Root cause analysis (RCA) is a tool commonly used by organizations to analyze safety errors. This systematic review explored whether interventions implemented based on RCA recommendations were effective at preventing similar adverse events in Veterans Health Affairs (VA) settings. Of the ten retrospective studies included in the review, all reported improvements following RCA-recommended interventions implementation, but the studies used different methodologies to assess effectiveness. The authors suggest that future research emphasize quantitative patient-related outcome measures to demonstrate the impact and value of RCAs.
Sun LY, Jones PM, Wijeysundera DN, et al. JAMA Netw Open. 2022;5:e2148161.
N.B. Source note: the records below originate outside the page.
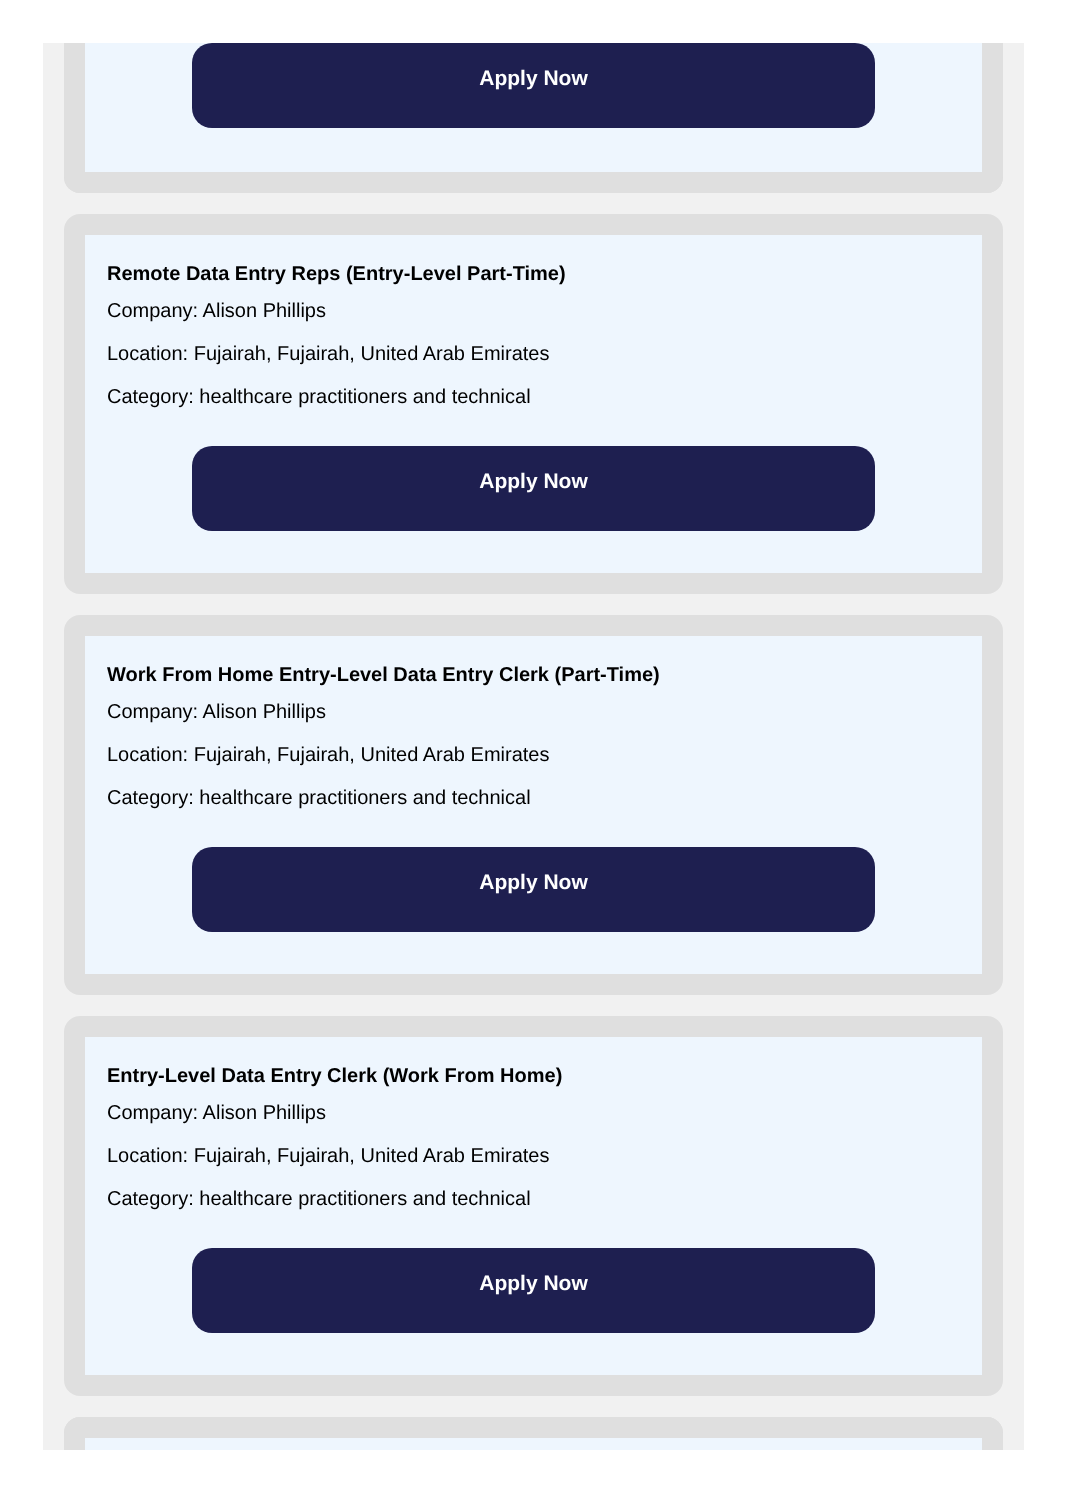Apply Now
Remote Data Entry Reps (Entry-Level Part-Time)
Company: Alison Phillips
Location: Fujairah, Fujairah, United Arab Emirates
Category: healthcare practitioners and technical
Apply Now
Work From Home Entry-Level Data Entry Clerk (Part-Time)
Company: Alison Phillips
Location: Fujairah, Fujairah, United Arab Emirates
Category: healthcare practitioners and technical
Apply Now
Entry-Level Data Entry Clerk (Work From Home)
Company: Alison Phillips
Location: Fujairah, Fujairah, United Arab Emirates
Category: healthcare practitioners and technical
Apply Now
Previous research identified a relationship between anesthesia handoffs and rates of major complications and mortality compared to patients who had the same anesthesiologist throughout their procedure. This retrospective cohort study including over 102,000 patients in Ontario, Canada, explored this relationship among patients undergoing cardiac surgery. Analyses revealed that anesthesia handovers were associated with poorer outcomes (i.e., higher 30-day and one-year mortality rates, longer hospitalizations and intensive care unit stays) compared with patients who had the same anesthesiologist throughout their procedure.
Long JA, Webster CS, Holliday T, et al. Simul Healthc. 2022;17:e38-e44.
Simulation training is a valuable tool to improve patient care. In this study, researchers explored latent safety threats identified during multidisciplinary simulation-based team training delivered to 21 hospitals in New Zealand. Common latent threats were related to knowledge and skills, team factors, task- or technology-related factors, and work environment threats.